PROBLEM DETAILS >>
Copy the forum thread starting at "This is the relevant" and ending at "in 0 collections.", swapping "todolists" for "to-do lists" everywhere it occurs.

SELECTION >>
Finally, I ran ./vf_prepare_folders.sh,
followed by
./t./vf_start_jobline.sh 1 12 templates/template1.slurm.sh submit 1

Most jobs finish quite fast after having appeared in the squeue, the longest job stays in there for approximately 1-1.5 minutes.

This is the relevant sbatch output of the first job:

../workflow/output-files/jobs/job-1.1_172.out

===========================================================


 * Preparing the to-do lists for jobline 1

Wed Oct 28 16:50:21 CET 2020

Starting the (re)filling of the todolists of the queues.

Before (re)filling the todolists the queue 1-1-1 had 0 ligands todo distributed in 0 collections.

After (re)filling the todolists the queue 1-1-1 has 106 ligands todo distributed in 4 collections.

The todo lists for the queues were (re)filled in 0 second(s) (waiting time not included).
The waiting time was 0 second(s).

Starting job step 1 on host cn1522-irc-ugent-be.

 * Trying to stop this queue and causing the jobline to fail...

 * Trying to stop this queue and causing the jobline to fail...

                 *** Final Job Information ***
======================================================================

Starting time: Wed Oct 28 16:50:20 CET 2020
Ending time:   Wed Oct 28 16:50:22 CET 2020``

This is the output of the corresponding .error:

../workflow/output-files/jobs/job-1.1_172.error

Error was trapped srun: error: cn1522-irc-ugent-be: task 0: Exited with exit code 1 Error in bash script one-step.sh Error on line 3 ... Error was trapped Error in bash script /mnt/DATA1/programs/slurm/spool/slurmd/job00172/slurm_script Error on line 298 ...

I have no idea where to start troubleshooting, and have spent already quite some time on this. Can somebody give me a hint towards the actual root of this error?

Thank you kindly,
Erwin

Christoph · November 14, 2020, 9:07pm

Dear Erwin,

I’ve never seen an error like this.

Have you installed VirtualFlow on a shared cluster filesytem?

Line 3 is a comment, so this is indeed strange.

Which version of Bash is installed on your cluster?

Best,
Christoph

ErwinPannecoucke · November 16, 2020, 9:02am

Dear Christoph,

Thank you for confirming that the problem indeed doesn’t occur often, it was driving me crazy

The system is an in-house GPU workstation running CentOS 7 (featuring 2x 16 Intel Xeon Gold 5218 CPU’s @ 2.30GHz (64 cores multithreaded); 252Gb RAM) in which we installed SLURM ourselves. We were able to confirm that our SLURM setup works, as we are using several scripts, developed for a HPC at Grenoble, to process EM data using this interface.

The tutorial is run on a 1TB (scratch) SSD, of which my user has full read/write access. I also tried running the script as sudo, but that does not give a difference.

I realize that I’m not giving a lot of information to troubleshoot this. But honestly, I have no idea where to start looking for problems. Don’t hesistate to ask for more information!

Thank you in advance,
Erwin

INFORMATION PROVIDED >>
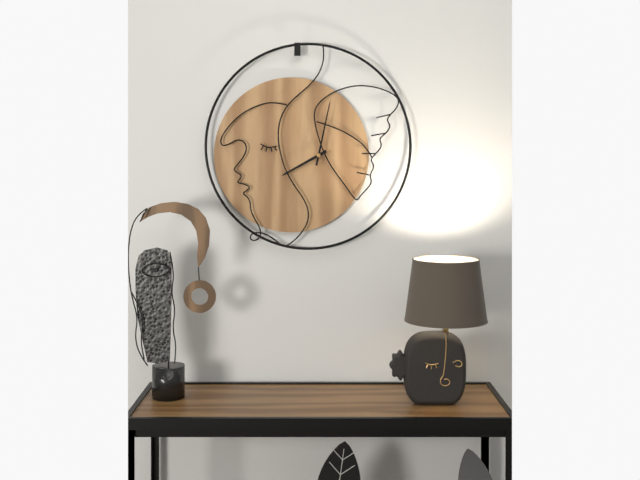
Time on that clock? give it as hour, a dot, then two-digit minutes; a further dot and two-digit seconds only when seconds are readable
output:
8.02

SOLUTION FOR THIS TASK >>
This is the relevant sbatch output of the first job:

../workflow/output-files/jobs/job-1.1_172.out

===========================================================


 * Preparing the to-do lists for jobline 1

Wed Oct 28 16:50:21 CET 2020

Starting the (re)filling of the to-do lists of the queues.

Before (re)filling the to-do lists the queue 1-1-1 had 0 ligands todo distributed in 0 collections.